Les yeux humides, ils acceptent chaque troublante émotion comme elle arrive, grandissant dans le creux de leur cœur, laissant sur un coin son odeur déconcertante.
Seunghee, Ten et Hendery ont, en cet instant, l'intime conviction que leur avenir se tient devant eux, que leur place est sur cette scène, à laisser à ce pauvre monde une trace, infime soit-elle.
Quand, plus tard, ils sortent de leur enchantement, la lune rend une éclatante magie qui absorbe leur espace – temps si commun. Seunghee enfile ses gants, Ten ajuste son béret devant la triste vitrine d'une boutique fermée.
Hendery ne fait que de les regarder attendri et attrape dans un bond soudain leur main.
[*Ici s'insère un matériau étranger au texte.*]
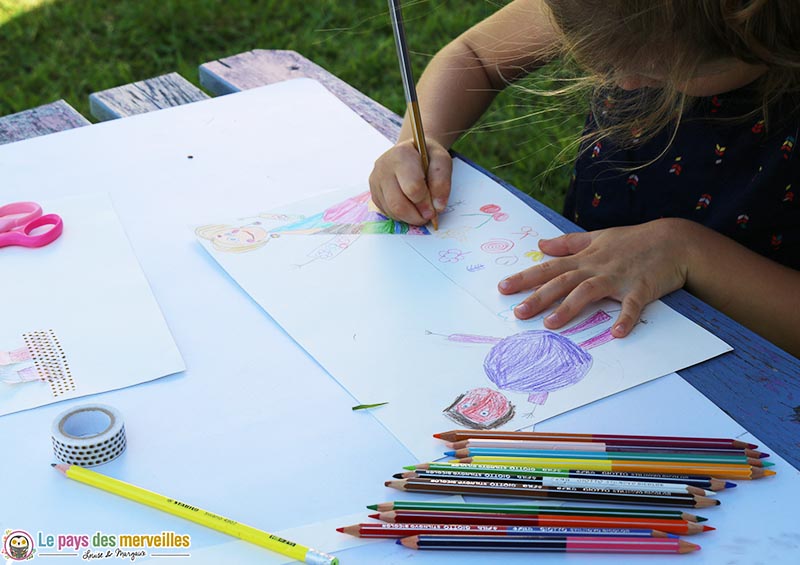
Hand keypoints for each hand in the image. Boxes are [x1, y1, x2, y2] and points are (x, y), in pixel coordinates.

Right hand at [369, 138, 452, 224]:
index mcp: (401, 155)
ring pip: (392, 212)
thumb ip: (442, 181)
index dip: (426, 203)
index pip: (412, 188)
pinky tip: (410, 207)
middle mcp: (383, 167)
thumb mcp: (441, 160)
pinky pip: (387, 213)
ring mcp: (376, 181)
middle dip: (416, 216)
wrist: (410, 152)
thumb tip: (437, 207)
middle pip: (398, 204)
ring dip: (410, 218)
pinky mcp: (374, 193)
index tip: (435, 207)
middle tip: (428, 215)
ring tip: (421, 211)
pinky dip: (402, 216)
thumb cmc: (426, 156)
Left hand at [498, 218, 691, 336]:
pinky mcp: (641, 287)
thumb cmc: (634, 241)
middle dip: (538, 296)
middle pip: (562, 281)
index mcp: (585, 258)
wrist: (674, 240)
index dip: (525, 277)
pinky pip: (632, 305)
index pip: (549, 267)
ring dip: (569, 308)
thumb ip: (569, 243)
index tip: (503, 288)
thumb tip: (540, 245)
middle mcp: (597, 267)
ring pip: (588, 291)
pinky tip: (617, 333)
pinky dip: (625, 318)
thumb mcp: (599, 237)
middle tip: (518, 313)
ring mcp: (618, 277)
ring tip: (551, 325)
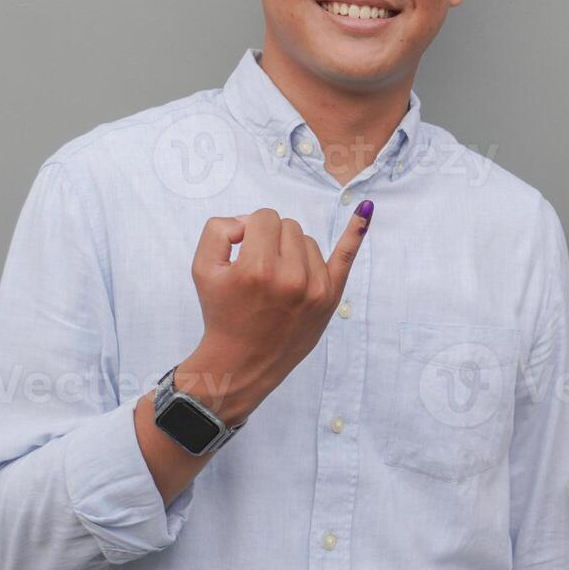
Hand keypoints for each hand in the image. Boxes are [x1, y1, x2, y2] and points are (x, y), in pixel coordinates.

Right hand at [179, 203, 373, 423]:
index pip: (264, 217)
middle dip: (270, 240)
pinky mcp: (330, 298)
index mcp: (257, 268)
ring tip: (276, 282)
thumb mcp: (202, 268)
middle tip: (258, 270)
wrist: (242, 362)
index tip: (241, 252)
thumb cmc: (222, 312)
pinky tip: (366, 207)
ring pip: (307, 241)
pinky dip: (356, 231)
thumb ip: (220, 229)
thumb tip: (248, 221)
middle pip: (288, 226)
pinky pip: (345, 257)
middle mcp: (290, 277)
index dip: (249, 230)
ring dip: (291, 252)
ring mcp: (315, 289)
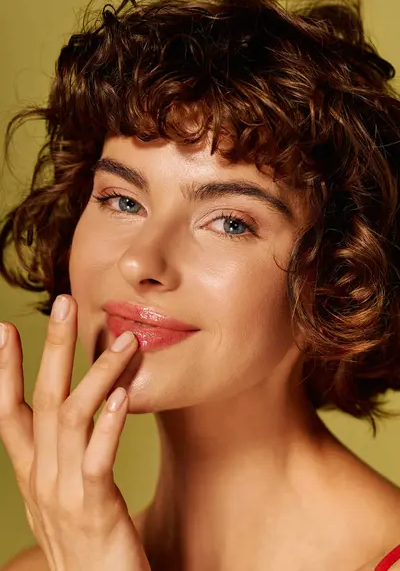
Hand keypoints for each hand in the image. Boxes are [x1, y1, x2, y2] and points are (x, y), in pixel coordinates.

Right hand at [0, 295, 150, 570]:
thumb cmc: (85, 540)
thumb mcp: (62, 494)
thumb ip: (60, 457)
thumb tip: (75, 414)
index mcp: (30, 472)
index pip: (8, 412)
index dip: (3, 370)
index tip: (3, 329)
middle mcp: (40, 478)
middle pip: (41, 401)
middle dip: (50, 349)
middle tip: (64, 303)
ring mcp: (64, 494)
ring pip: (72, 419)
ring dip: (97, 375)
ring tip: (124, 341)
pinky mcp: (95, 509)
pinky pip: (98, 458)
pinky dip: (109, 423)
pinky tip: (124, 395)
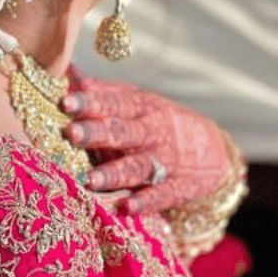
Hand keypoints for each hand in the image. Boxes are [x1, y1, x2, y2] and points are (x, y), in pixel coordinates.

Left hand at [61, 77, 234, 214]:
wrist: (211, 149)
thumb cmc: (154, 121)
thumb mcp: (135, 101)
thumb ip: (101, 91)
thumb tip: (65, 69)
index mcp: (138, 108)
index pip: (112, 103)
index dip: (89, 102)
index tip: (65, 102)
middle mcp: (150, 133)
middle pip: (121, 132)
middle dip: (96, 133)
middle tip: (71, 133)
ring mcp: (165, 161)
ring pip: (137, 166)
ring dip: (113, 173)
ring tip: (90, 180)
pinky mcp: (179, 187)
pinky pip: (162, 195)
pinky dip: (146, 202)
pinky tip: (127, 208)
Un sourire bête survient. Son expression contemplative est le reflet d'un bonheur d'une soirée où l'on ne se pose aucune question, où l'on tient les mains des personnes aimées, où l'idiotie d'une réponse nous paraît évidente.
Il doute parfois de ses choix, de ses sentiments, de ses désirs. Mais pour ce soir, pour seulement cette nuit, il souhaite vivre sans y réfléchir.
Seunghee indique une brasserie, ses écriteaux lumineux, ses quelques visiteurs attablés à l'intérieur.
Une fois à une table, ils commandent joyeusement trois chocolats chauds et profitent des lumières jaunâtres du commerce et de la vieille musique pour souffler.
Ils discutent à mi-voix, ne voulant éparpiller les souvenirs du spectacle. Ils se regardent. L'agréable impression d'être à la bonne place se réveille en eux. C'est doux, chaud et, comme une caresse endormie, l'affection brûle tendrement leur chair ; un baiser frôlant l'aube.
« - La mort m'effraie, l'échec aussi. Je voudrais m'enfuir, très loin. Vous voudriez bien m'accompagner ? On serait tous les trois, seuls au monde. On existerait mal, mais on serait ensemble. »
Le violent vent sourd paraît lointain. Seules leurs présences et la tasse sucrée de chocolat les gardent éveillés. Cette fois, ils ne tomberont pas dans les bras de la nuit.
« - Merci d'avoir passé cette soirée avec moi. »
La tête de Seunghee se cale contre l'épaule de Ten, Hendery lui tient la main, et les phrases hasardeuses se perdent au beau milieu du néant. Quelqu'un les retrouvera peut-être.